REQUIRED ACTION: Could you filter the records below down to the lines that include the word "juridische"?

*** RECORDED DATA Section Begins ***

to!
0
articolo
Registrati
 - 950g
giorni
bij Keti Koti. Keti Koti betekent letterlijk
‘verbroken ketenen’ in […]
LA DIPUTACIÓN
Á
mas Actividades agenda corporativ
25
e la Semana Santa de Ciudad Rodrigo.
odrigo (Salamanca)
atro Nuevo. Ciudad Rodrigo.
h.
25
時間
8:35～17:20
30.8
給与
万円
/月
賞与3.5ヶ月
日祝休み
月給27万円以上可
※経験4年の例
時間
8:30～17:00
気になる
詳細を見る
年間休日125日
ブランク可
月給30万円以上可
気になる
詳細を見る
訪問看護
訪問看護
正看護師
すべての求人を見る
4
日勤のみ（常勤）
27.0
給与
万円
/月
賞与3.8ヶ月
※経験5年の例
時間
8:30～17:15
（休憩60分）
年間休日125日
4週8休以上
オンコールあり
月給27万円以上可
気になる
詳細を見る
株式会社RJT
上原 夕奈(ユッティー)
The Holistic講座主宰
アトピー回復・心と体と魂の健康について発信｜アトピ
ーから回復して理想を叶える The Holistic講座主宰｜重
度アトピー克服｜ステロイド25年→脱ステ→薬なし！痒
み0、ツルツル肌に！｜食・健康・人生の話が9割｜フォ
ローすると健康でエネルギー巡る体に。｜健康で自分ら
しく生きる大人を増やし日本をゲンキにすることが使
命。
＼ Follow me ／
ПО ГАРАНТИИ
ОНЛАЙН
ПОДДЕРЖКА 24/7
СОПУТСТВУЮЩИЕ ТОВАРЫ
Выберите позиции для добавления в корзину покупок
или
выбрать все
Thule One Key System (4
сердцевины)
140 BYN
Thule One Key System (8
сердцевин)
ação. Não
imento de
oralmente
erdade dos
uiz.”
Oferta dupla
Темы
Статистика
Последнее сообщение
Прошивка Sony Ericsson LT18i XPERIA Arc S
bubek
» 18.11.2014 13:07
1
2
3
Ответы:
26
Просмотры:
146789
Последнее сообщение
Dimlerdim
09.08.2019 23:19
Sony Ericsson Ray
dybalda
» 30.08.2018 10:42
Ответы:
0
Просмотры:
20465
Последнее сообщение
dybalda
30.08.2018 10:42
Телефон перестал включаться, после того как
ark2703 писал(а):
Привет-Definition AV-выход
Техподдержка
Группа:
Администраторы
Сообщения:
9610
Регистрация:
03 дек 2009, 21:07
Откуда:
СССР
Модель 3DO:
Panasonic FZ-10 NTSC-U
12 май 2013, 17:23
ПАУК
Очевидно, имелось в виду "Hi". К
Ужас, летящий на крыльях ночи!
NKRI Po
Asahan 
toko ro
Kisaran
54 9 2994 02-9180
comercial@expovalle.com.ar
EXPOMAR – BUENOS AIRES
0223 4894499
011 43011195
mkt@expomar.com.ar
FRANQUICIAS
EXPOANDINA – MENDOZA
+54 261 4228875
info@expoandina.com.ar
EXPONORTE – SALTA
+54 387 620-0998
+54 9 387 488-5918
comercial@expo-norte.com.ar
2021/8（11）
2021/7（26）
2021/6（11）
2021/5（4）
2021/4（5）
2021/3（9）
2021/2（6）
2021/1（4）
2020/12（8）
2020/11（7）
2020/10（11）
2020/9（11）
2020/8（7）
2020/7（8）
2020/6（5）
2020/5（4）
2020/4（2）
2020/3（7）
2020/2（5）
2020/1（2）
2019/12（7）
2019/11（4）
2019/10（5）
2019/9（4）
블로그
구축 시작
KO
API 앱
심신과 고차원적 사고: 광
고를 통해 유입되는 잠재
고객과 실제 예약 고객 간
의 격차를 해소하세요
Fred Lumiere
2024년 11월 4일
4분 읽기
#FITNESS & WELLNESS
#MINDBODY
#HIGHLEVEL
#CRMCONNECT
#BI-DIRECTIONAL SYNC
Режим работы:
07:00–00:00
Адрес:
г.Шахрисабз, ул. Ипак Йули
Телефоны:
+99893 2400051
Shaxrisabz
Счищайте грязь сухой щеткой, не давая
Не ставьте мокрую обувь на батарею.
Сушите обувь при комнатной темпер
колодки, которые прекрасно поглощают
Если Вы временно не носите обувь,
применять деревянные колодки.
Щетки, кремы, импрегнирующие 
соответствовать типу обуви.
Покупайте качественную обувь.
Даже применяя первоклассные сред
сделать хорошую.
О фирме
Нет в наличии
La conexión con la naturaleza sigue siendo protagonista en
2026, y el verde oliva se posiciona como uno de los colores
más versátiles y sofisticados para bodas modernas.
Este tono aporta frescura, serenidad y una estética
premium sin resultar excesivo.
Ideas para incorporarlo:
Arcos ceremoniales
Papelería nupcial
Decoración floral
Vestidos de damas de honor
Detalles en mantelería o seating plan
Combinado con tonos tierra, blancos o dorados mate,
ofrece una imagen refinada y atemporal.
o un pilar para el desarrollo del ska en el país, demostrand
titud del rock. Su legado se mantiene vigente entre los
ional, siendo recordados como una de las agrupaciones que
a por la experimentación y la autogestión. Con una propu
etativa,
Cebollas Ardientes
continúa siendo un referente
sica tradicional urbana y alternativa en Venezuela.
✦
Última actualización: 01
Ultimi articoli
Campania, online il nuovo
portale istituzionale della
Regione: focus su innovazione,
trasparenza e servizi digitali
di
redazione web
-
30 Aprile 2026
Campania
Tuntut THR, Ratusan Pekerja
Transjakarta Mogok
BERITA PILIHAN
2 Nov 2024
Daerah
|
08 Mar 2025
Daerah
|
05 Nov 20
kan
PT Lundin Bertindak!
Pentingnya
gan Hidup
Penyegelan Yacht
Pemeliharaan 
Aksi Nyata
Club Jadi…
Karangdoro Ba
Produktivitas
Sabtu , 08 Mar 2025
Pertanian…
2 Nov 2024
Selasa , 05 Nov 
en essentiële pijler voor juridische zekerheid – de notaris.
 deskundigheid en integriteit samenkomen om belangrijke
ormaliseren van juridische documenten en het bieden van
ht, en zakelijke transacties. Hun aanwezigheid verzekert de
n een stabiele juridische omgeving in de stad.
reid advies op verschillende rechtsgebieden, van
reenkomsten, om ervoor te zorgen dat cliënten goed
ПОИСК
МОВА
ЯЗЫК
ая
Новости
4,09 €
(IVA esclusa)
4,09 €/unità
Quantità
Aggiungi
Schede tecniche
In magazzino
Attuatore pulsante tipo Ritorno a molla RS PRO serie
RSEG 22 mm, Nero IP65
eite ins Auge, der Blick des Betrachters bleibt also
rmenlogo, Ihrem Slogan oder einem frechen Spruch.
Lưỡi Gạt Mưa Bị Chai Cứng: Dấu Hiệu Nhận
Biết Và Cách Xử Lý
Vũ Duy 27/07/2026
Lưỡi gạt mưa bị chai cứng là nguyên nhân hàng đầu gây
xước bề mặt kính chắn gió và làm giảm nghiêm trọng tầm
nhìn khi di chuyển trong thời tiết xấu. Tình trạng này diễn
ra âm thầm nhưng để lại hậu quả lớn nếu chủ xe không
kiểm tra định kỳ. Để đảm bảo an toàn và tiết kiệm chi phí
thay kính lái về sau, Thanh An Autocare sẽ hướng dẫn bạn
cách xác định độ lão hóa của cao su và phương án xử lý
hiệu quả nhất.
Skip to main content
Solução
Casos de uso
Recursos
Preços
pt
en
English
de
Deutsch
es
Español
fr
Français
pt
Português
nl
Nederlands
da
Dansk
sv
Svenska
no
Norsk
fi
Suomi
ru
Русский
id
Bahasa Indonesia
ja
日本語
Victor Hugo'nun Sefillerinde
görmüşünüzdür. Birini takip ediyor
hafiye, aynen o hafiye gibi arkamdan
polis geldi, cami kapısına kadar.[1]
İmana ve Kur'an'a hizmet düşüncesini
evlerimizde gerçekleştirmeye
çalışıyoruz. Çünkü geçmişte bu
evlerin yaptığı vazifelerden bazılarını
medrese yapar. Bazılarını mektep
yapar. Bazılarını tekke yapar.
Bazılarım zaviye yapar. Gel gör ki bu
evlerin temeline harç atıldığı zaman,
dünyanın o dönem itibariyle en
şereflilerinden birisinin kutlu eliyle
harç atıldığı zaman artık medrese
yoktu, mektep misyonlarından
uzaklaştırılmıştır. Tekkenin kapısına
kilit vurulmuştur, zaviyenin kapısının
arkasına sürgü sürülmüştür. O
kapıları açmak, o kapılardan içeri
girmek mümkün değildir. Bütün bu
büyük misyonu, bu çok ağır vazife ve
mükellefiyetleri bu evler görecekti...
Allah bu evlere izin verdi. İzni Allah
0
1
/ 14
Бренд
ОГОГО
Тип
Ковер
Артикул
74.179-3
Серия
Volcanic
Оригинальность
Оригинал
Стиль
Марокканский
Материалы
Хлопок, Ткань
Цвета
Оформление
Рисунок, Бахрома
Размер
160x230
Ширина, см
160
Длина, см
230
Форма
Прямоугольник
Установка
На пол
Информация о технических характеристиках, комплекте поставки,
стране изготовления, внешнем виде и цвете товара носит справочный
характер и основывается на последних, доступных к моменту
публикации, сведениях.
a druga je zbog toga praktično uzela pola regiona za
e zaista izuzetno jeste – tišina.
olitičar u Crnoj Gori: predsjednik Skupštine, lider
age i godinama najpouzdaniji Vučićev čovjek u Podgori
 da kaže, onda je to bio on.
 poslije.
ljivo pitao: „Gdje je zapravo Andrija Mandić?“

*** RECORDED DATA Section Ends ***

RESULT OF THE TASK:
en essentiële pijler voor juridische zekerheid – de notaris.
ormaliseren van juridische documenten en het bieden van
n een stabiele juridische omgeving in de stad.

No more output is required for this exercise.